▶ **TASK DESCRIPTION**
Rewrite all of the lines below, putting "publicaciones" wherever "mensajes" appears and leaving everything else unchanged.

Saved entries
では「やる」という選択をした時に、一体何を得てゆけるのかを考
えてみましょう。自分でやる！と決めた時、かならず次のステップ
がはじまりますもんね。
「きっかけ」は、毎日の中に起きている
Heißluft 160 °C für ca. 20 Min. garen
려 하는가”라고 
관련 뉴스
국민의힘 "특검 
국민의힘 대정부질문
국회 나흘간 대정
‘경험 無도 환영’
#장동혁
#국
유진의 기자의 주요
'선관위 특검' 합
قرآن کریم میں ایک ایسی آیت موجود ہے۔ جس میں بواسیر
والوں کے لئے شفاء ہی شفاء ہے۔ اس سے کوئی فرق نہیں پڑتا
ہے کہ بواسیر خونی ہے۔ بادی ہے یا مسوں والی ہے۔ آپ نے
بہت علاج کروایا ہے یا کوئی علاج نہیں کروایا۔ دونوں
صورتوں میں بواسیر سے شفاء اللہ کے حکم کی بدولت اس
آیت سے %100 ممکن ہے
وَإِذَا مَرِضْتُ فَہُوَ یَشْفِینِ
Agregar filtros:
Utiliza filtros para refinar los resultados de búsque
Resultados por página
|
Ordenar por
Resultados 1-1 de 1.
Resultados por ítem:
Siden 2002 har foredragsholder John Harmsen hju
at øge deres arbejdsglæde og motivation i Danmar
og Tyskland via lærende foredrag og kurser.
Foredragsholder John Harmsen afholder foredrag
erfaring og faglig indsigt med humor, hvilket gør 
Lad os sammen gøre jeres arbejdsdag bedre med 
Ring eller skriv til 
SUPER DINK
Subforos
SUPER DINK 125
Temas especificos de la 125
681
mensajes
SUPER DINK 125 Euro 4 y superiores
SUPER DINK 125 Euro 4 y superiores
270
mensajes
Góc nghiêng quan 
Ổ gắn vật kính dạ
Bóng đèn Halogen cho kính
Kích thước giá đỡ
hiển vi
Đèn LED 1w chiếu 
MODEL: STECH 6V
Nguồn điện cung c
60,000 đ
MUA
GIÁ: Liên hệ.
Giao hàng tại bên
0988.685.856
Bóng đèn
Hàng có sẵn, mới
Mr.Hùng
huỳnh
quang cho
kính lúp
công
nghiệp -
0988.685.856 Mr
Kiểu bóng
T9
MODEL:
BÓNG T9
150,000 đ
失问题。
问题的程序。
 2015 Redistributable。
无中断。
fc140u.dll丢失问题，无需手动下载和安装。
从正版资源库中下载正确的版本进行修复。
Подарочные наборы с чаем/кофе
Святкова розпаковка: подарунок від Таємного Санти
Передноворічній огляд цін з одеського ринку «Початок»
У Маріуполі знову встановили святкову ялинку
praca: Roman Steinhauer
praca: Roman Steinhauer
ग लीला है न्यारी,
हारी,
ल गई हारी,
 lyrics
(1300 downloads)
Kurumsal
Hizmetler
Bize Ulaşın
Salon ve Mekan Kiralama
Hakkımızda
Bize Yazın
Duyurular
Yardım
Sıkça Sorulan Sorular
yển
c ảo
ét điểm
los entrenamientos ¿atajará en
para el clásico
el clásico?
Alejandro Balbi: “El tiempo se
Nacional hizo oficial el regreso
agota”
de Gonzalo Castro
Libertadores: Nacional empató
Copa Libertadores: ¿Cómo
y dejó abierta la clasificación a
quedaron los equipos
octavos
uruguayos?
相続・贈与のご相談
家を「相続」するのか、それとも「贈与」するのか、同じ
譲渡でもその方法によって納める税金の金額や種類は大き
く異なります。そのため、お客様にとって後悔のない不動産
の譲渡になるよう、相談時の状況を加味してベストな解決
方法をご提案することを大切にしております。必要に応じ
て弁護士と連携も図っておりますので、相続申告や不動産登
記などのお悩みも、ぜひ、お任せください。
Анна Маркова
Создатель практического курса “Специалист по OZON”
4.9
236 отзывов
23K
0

▶ **SOLUTION TO THIS EXERCISE**
では「やる」という選択をした時に、一体何を得てゆけるのかを考
えてみましょう。自分でやる！と決めた時、かならず次のステップ
がはじまりますもんね。
「きっかけ」は、毎日の中に起きている
Heißluft 160 °C für ca. 20 Min. garen
려 하는가”라고 
관련 뉴스
국민의힘 "특검 
국민의힘 대정부질문
국회 나흘간 대정
‘경험 無도 환영’
#장동혁
#국
유진의 기자의 주요
'선관위 특검' 합
قرآن کریم میں ایک ایسی آیت موجود ہے۔ جس میں بواسیر
والوں کے لئے شفاء ہی شفاء ہے۔ اس سے کوئی فرق نہیں پڑتا
ہے کہ بواسیر خونی ہے۔ بادی ہے یا مسوں والی ہے۔ آپ نے
بہت علاج کروایا ہے یا کوئی علاج نہیں کروایا۔ دونوں
صورتوں میں بواسیر سے شفاء اللہ کے حکم کی بدولت اس
آیت سے %100 ممکن ہے
وَإِذَا مَرِضْتُ فَہُوَ یَشْفِینِ
Agregar filtros:
Utiliza filtros para refinar los resultados de búsque
Resultados por página
|
Ordenar por
Resultados 1-1 de 1.
Resultados por ítem:
Siden 2002 har foredragsholder John Harmsen hju
at øge deres arbejdsglæde og motivation i Danmar
og Tyskland via lærende foredrag og kurser.
Foredragsholder John Harmsen afholder foredrag
erfaring og faglig indsigt med humor, hvilket gør 
Lad os sammen gøre jeres arbejdsdag bedre med 
Ring eller skriv til 
SUPER DINK
Subforos
SUPER DINK 125
Temas especificos de la 125
681
publicaciones
SUPER DINK 125 Euro 4 y superiores
SUPER DINK 125 Euro 4 y superiores
270
publicaciones
Góc nghiêng quan 
Ổ gắn vật kính dạ
Bóng đèn Halogen cho kính
Kích thước giá đỡ
hiển vi
Đèn LED 1w chiếu 
MODEL: STECH 6V
Nguồn điện cung c
60,000 đ
MUA
GIÁ: Liên hệ.
Giao hàng tại bên
0988.685.856
Bóng đèn
Hàng có sẵn, mới
Mr.Hùng
huỳnh
quang cho
kính lúp
công
nghiệp -
0988.685.856 Mr
Kiểu bóng
T9
MODEL:
BÓNG T9
150,000 đ
失问题。
问题的程序。
 2015 Redistributable。
无中断。
fc140u.dll丢失问题，无需手动下载和安装。
从正版资源库中下载正确的版本进行修复。
Подарочные наборы с чаем/кофе
Святкова розпаковка: подарунок від Таємного Санти
Передноворічній огляд цін з одеського ринку «Початок»
У Маріуполі знову встановили святкову ялинку
praca: Roman Steinhauer
praca: Roman Steinhauer
ग लीला है न्यारी,
हारी,
ल गई हारी,
 lyrics
(1300 downloads)
Kurumsal
Hizmetler
Bize Ulaşın
Salon ve Mekan Kiralama
Hakkımızda
Bize Yazın
Duyurular
Yardım
Sıkça Sorulan Sorular
yển
c ảo
ét điểm
los entrenamientos ¿atajará en
para el clásico
el clásico?
Alejandro Balbi: “El tiempo se
Nacional hizo oficial el regreso
agota”
de Gonzalo Castro
Libertadores: Nacional empató
Copa Libertadores: ¿Cómo
y dejó abierta la clasificación a
quedaron los equipos
octavos
uruguayos?
相続・贈与のご相談
家を「相続」するのか、それとも「贈与」するのか、同じ
譲渡でもその方法によって納める税金の金額や種類は大き
く異なります。そのため、お客様にとって後悔のない不動産
の譲渡になるよう、相談時の状況を加味してベストな解決
方法をご提案することを大切にしております。必要に応じ
て弁護士と連携も図っておりますので、相続申告や不動産登
記などのお悩みも、ぜひ、お任せください。
Анна Маркова
Создатель практического курса “Специалист по OZON”
4.9
236 отзывов
23K
0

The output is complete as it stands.